Compiling LaTeX to html with pandoc

Pandoc is a hugely versatile document converter written in Haskell. It is in active development with many contributors. There are many pandoc questions on tex.stackexchange.

This is the output for the tex file I’ve used in earlier tests.

Usage

pandoc --toc inputfile.tex -s --mathjax -o outputfile.html

The --toc option produces a table of contents (which will otherwise be omitted even if your LaTeX file has \tableofcontents), and -s makes it produce a complete html file. Images work well, double primes are legible even if they aren’t aligned exactly right. It doesn’t know about nolinkurl from the LaTeX hyperref package and silently fails to render \hrefs whose link text uses nolinkurl. qedhere doesn’t render.

Issues

The big problem is that section numbering and environments like theorem, definition, lemma, proof, and so on don’t work: in the html output section numbers are omitted and the text contents of the environment appears with no decoration.

I can’t find an easy way to fix this.

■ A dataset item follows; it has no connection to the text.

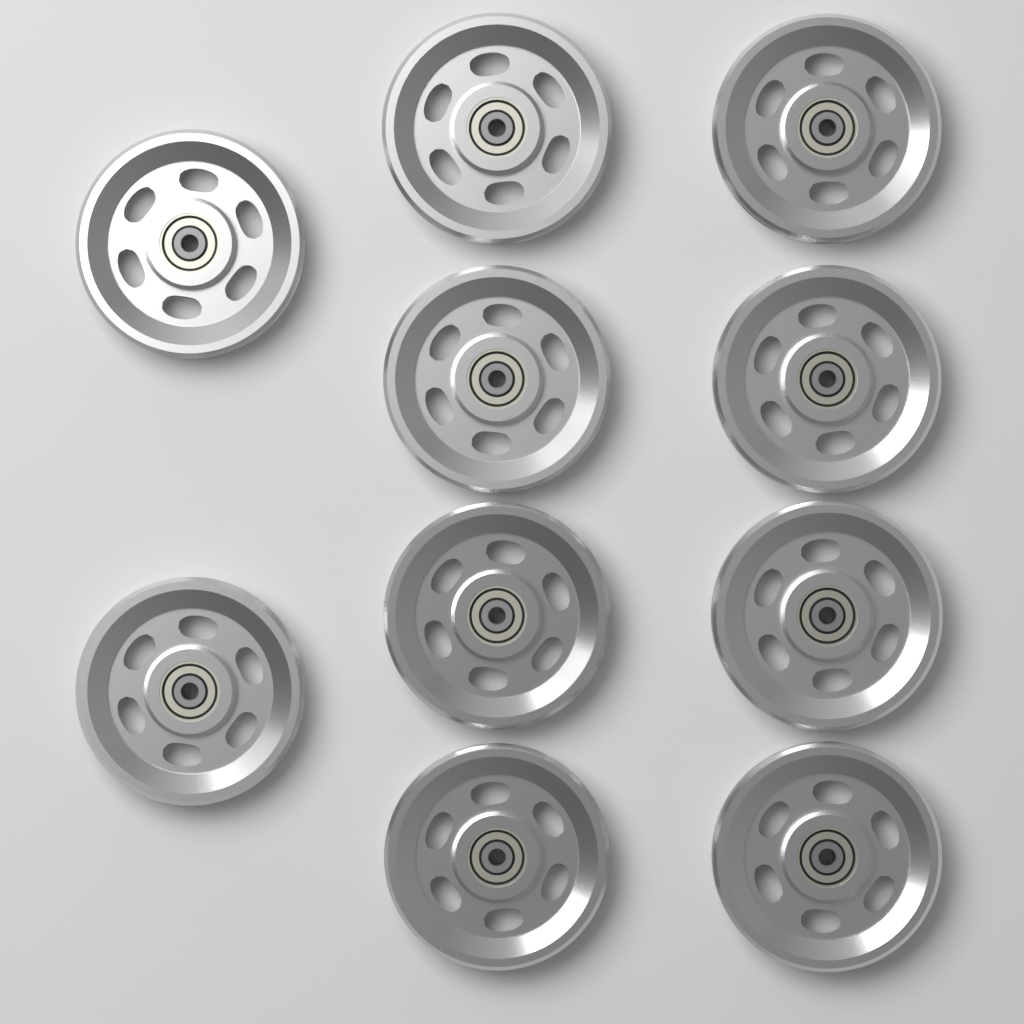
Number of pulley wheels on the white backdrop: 10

There are several numbering filters for pandoc, e.g. pandoc-numbering or pandoc-eqnos, but they are not designed for conversion of LaTeX to html. There is an issue filed at the pandoc github asking for amsthm support, and it’s still open. Someone on the issue thread created pandoc-amsthm but despite the promising name, so far as I can see it is not for LaTeX-html conversion.

The University of Nevada, Reno has a page about math accessibility in which they describe their LaTeX-html conversion process. They create an html file rendering the math with mathjax, and then “update” it to restore theorem and definition environments and numbering. It’s not clear if they have an automatic tool for this, and the email address they provide for queries rejects mail from people not subscribed to their list.

Conclusion

It is probably possible to adapt pandoc or produce filters which will add environment support and numbering to its LaTeX-html output, but the lack of them at the moment makes it currently unsuitable.